O interesse dos organizadores da marcha em obter o reconhecimento internacional e o convite feito diretamente a grupos latino-americanos para participarem do protesto dos negros representa a contínua internacionalização do protesto social dentro das Américas. Do mesmo modo, as várias palestras e os simpósios sobre Zumbi e a contribuição dos negros para a história brasileira realizados em 1981 e 1982 no Rio, São Paulo, Belo Horizonte, São Luís e Brasília também buscaram apoio internacional e contaram com a participação de professores e ativistas sociais estrangeiros.
A partir de meados da década de 70, os contatos entre o movimento afro-brasileiro e os membros da comunidade internacional aumentaram consideravelmente. Especialistas em assuntos raciais começaram a chegar ao Brasil; aos poucos, afro-brasileiros versados na questão racial foram convidados para importantes conferências nos EUA, no Caribe e na África, a fim de divulgarem suas novas pesquisas sobre os negros brasileiros e sua posição na sociedade.
A internacionalização de temas afro-brasileiros, o crescente interesse de universidades norte-americanas em oferecer cursos sobre as relações raciais na América Latina e na África e o atrativo cultural representado pelo candomblé, umbanda, capoeira, samba de roda e outros tipos de música popular brasileira ajudaram a despertar a curiosidade pelos problemas do negro no Brasil; além disso, contribuíram para a aliança de seus representantes com os demais movimentos da Diáspora Africana.
Quando personalidades brasileiras como Benedita da Silva, Gilberto Gil ou Abdias do Nascimento são convidados para palestras acadêmicas, conferências ou eventos culturais, o movimento negro do Brasil ganha simultaneamente maior prestígio, maior compreensão e possíveis adeptos em todo o mundo. Tais alianças internacionais podem ser vistas como uma confirmação da legitimidade do movimento afro-brasileiro, designando-lhe um papel necessário dentro de um contexto social, geográfico e ideológico mais amplo.
Os vínculos internacionais entre afro-brasileiros e demais líderes dos movimentos sociais da Diáspora Africana (sob a forma de contatos entre organizações não-governamentais do hemisfério norte com o hemisfério sul) são beneficiados pela nova tecnologia, pela ciência cibernética e pelas informações e dados bibliográficos computadorizados sobre temas africanos e latino-americanos.

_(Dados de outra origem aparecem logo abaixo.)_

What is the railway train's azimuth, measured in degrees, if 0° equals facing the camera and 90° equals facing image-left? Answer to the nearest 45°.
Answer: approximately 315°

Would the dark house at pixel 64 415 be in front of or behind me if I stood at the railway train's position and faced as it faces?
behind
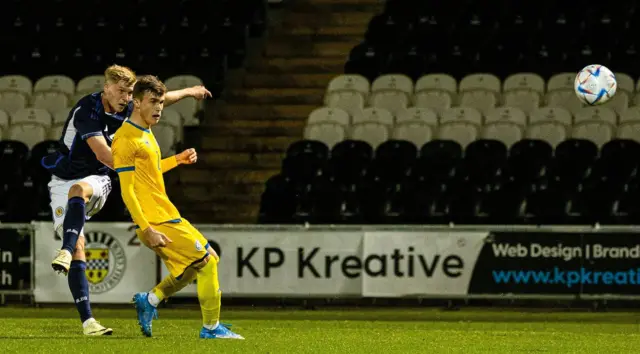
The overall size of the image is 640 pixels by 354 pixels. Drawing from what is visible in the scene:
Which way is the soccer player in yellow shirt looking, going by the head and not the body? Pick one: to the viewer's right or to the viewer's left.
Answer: to the viewer's right

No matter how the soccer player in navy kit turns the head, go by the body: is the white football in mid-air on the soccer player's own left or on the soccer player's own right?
on the soccer player's own left

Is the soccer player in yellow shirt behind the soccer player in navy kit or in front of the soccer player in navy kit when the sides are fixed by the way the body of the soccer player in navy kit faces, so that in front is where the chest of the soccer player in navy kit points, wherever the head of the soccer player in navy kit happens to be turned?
in front

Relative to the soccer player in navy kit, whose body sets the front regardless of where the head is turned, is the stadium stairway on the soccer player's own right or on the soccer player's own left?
on the soccer player's own left

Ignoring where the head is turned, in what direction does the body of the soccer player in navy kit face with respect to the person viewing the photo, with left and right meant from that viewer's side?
facing the viewer and to the right of the viewer

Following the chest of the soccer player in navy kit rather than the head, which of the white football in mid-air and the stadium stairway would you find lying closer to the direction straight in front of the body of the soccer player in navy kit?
the white football in mid-air

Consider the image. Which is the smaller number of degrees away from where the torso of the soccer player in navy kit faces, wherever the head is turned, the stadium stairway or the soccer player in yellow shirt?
the soccer player in yellow shirt
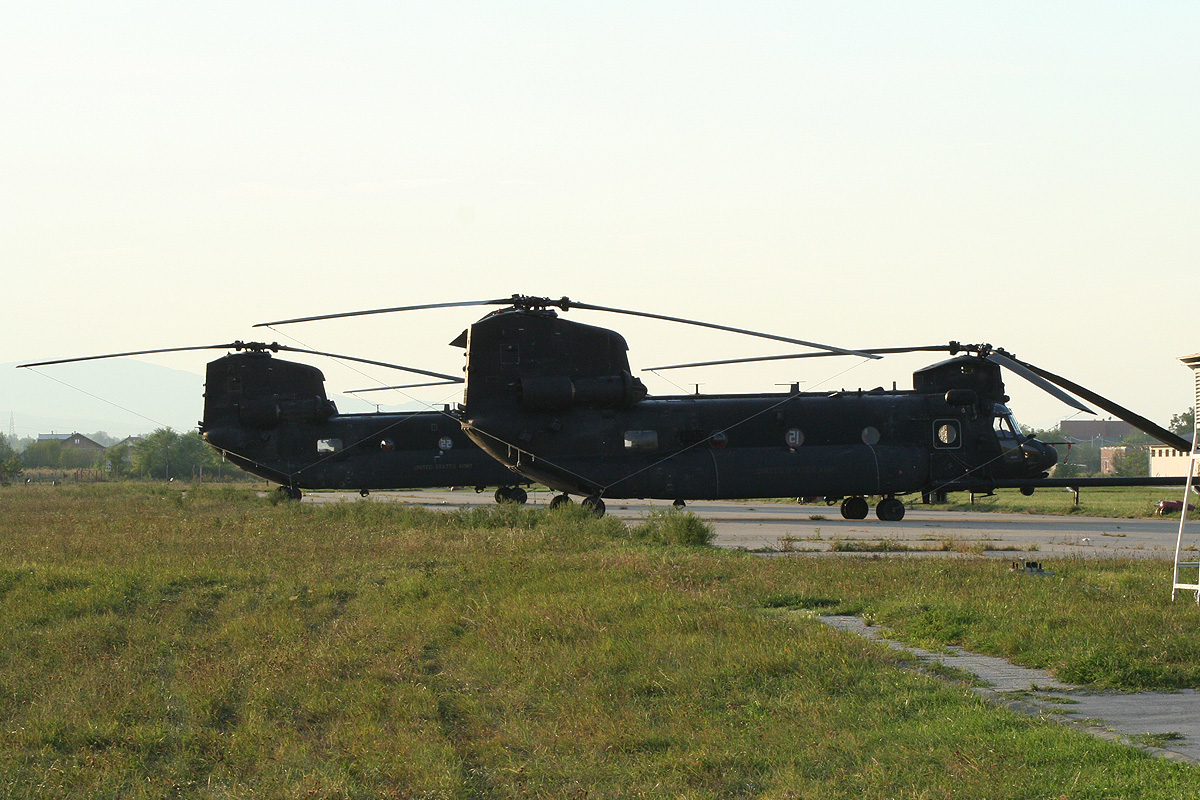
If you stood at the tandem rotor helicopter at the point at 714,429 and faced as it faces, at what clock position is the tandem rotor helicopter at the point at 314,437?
the tandem rotor helicopter at the point at 314,437 is roughly at 7 o'clock from the tandem rotor helicopter at the point at 714,429.

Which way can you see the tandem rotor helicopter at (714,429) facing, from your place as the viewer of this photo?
facing to the right of the viewer

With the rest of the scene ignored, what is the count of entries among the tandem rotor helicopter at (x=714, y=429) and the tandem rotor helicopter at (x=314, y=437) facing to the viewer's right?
2

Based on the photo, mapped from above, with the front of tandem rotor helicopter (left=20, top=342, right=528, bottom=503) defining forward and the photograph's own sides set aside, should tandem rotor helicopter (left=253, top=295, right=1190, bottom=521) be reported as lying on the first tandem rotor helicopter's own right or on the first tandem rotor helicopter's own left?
on the first tandem rotor helicopter's own right

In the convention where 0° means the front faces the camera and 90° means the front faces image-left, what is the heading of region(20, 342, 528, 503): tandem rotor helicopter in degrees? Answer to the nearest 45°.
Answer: approximately 270°
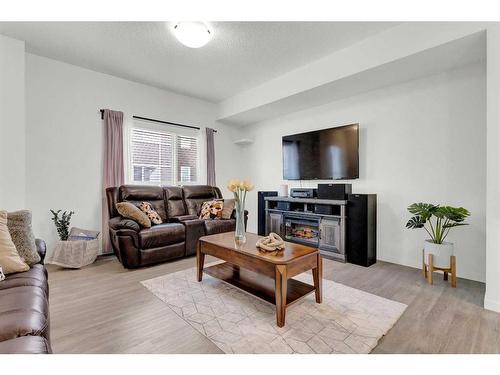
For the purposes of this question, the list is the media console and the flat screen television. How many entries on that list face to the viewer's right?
0

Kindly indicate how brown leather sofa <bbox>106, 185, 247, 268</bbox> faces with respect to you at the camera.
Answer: facing the viewer and to the right of the viewer

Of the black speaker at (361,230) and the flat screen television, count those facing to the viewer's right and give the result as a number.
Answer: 0

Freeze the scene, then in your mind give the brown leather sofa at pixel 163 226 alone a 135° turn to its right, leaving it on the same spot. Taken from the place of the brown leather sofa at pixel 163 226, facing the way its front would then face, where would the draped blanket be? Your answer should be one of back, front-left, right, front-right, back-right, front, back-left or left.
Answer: front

O acesso a informações e à comunicação direta com pesquisadores dá novo alento aos estudos e mantém atualizados os ativistas sociais tanto do Norte quanto do Sul. As estratégias de mudança social e a resolução de diferentes problemas sociais transformam-se assim em propriedade comum.
É importante que as soluções "do Sul" sejam comunicadas e amplamente difundidas no "Norte", a fim de evitar um simples fluxo contínuo de informações. É importante que as experiências de sucesso no Sul sirvam de apoio aos programas sociais do Norte. Essa necessidade de ampla divulgação é essencial para estabelecer e consolidar a cooperação entre os dois hemisférios.
A ressonância de Zumbi nos movimentos sociais estrangeiros e afro-brasileiros sublinham a importância dos Palmares para a história dos descendentes africanos e para todos aqueles que acreditam na verdadeira justiça e participação populares. A eterna mensagem dos Palmares não é uma mensagem de exclusividade étnica, mas de inclusão social ligada aos conceitos de participação democrática e ideais compartilhados.
Se Zumbi ainda vive, ele será encontrado em nossa dedicação à justiça e igualdade sociais e na erradicação de qualquer discriminação ou preconceito racial. Se Zumbi ainda vive na Baixada Fluminense, em Salvador ou em Los Angeles é para nos lembrar das promessas de uma sociedade verdadeiramente justa e democrática como nosso ideal de nação. Esse é o autêntico significado de Zumbi. Honraremos sua memória e a memória dos Palmares se nos dedicarmos a alcançar tal objetivo.